DESCRIPTION OF THE TASK = Output every text line of the data below as a JSON array of strings, one string per line, without blank lines. Leave the pictures out of the output.

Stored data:
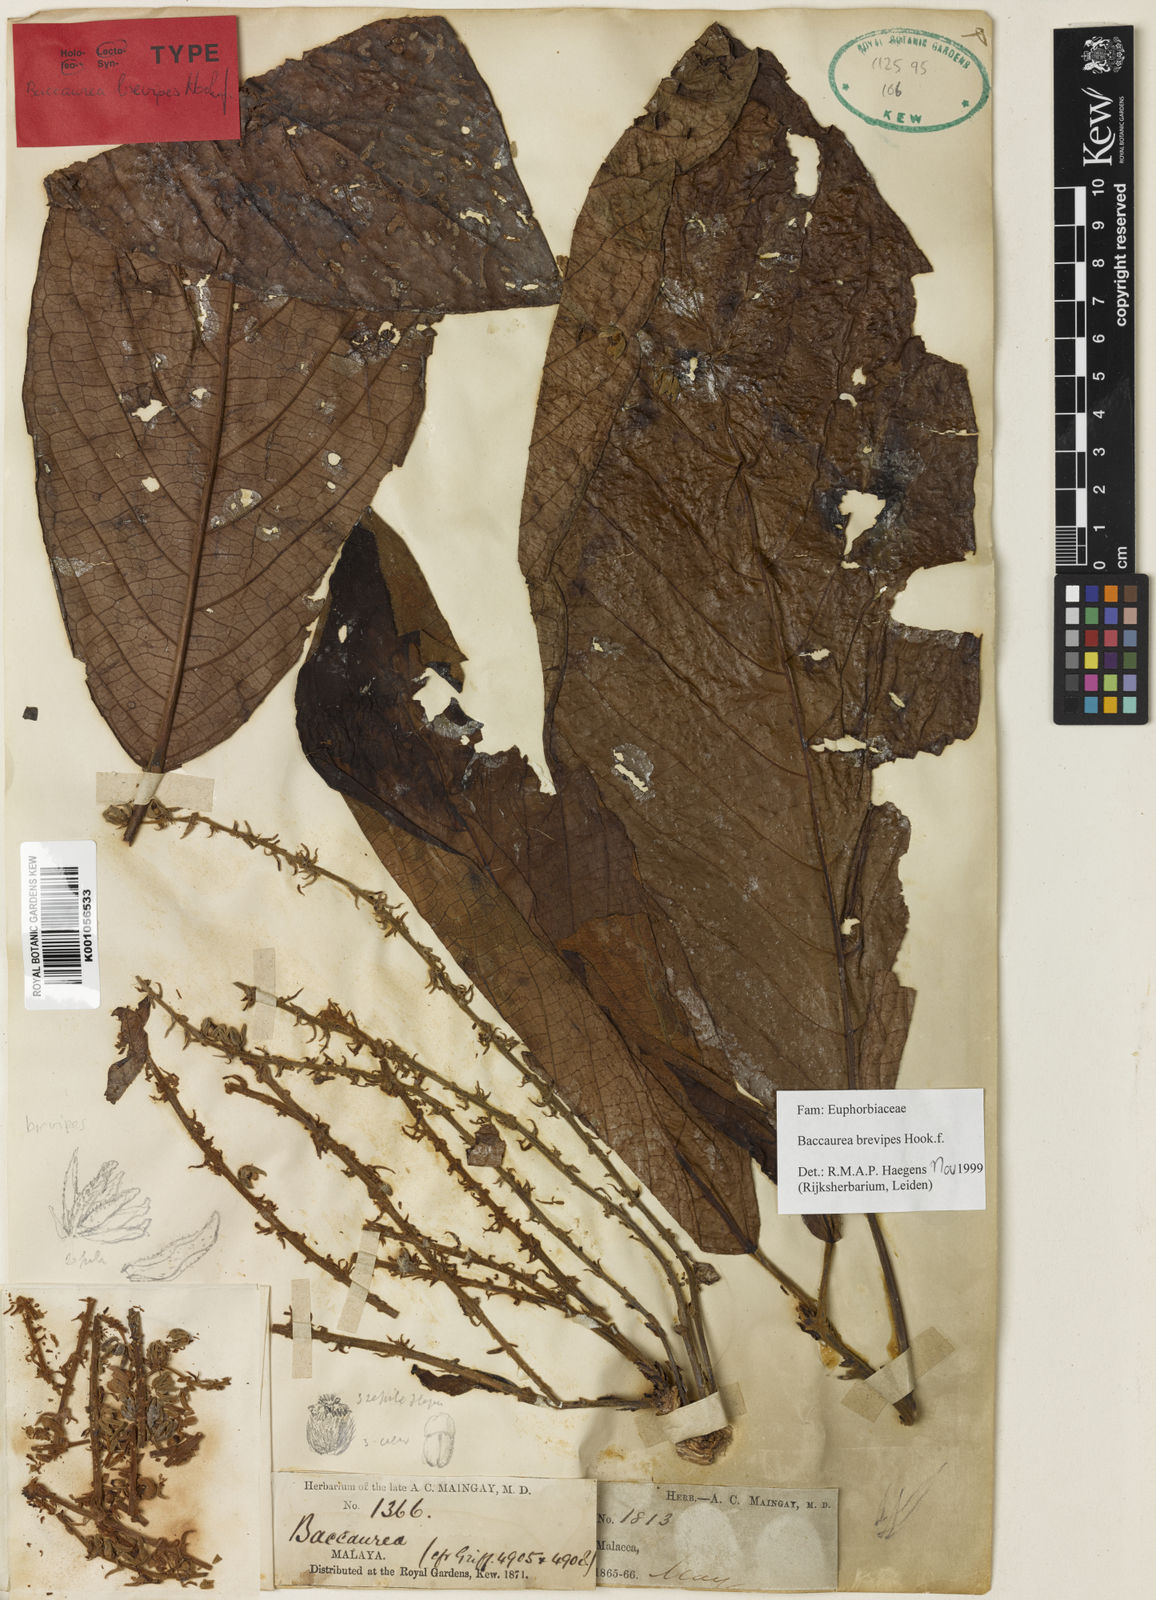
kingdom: Plantae
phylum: Tracheophyta
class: Magnoliopsida
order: Malpighiales
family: Phyllanthaceae
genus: Baccaurea
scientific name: Baccaurea brevipes
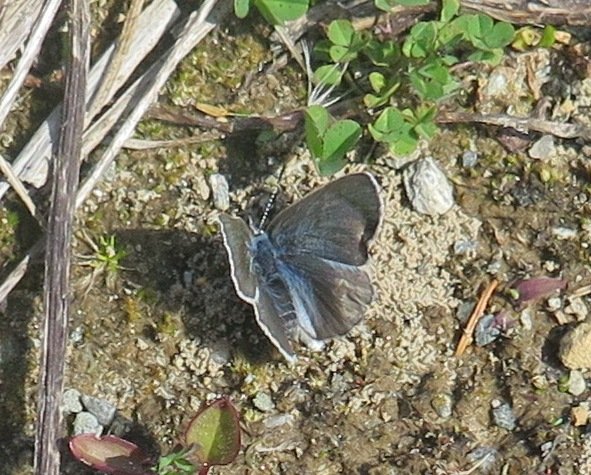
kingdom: Animalia
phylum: Arthropoda
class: Insecta
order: Lepidoptera
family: Lycaenidae
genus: Glaucopsyche
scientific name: Glaucopsyche lygdamus
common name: Silvery Blue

CORRECT RESULT =
[
  "kingdom: Plantae",
  "phylum: Tracheophyta",
  "class: Magnoliopsida",
  "order: Malpighiales",
  "family: Phyllanthaceae",
  "genus: Baccaurea",
  "scientific name: Baccaurea brevipes",
  "kingdom: Animalia",
  "phylum: Arthropoda",
  "class: Insecta",
  "order: Lepidoptera",
  "family: Lycaenidae",
  "genus: Glaucopsyche",
  "scientific name: Glaucopsyche lygdamus",
  "common name: Silvery Blue"
]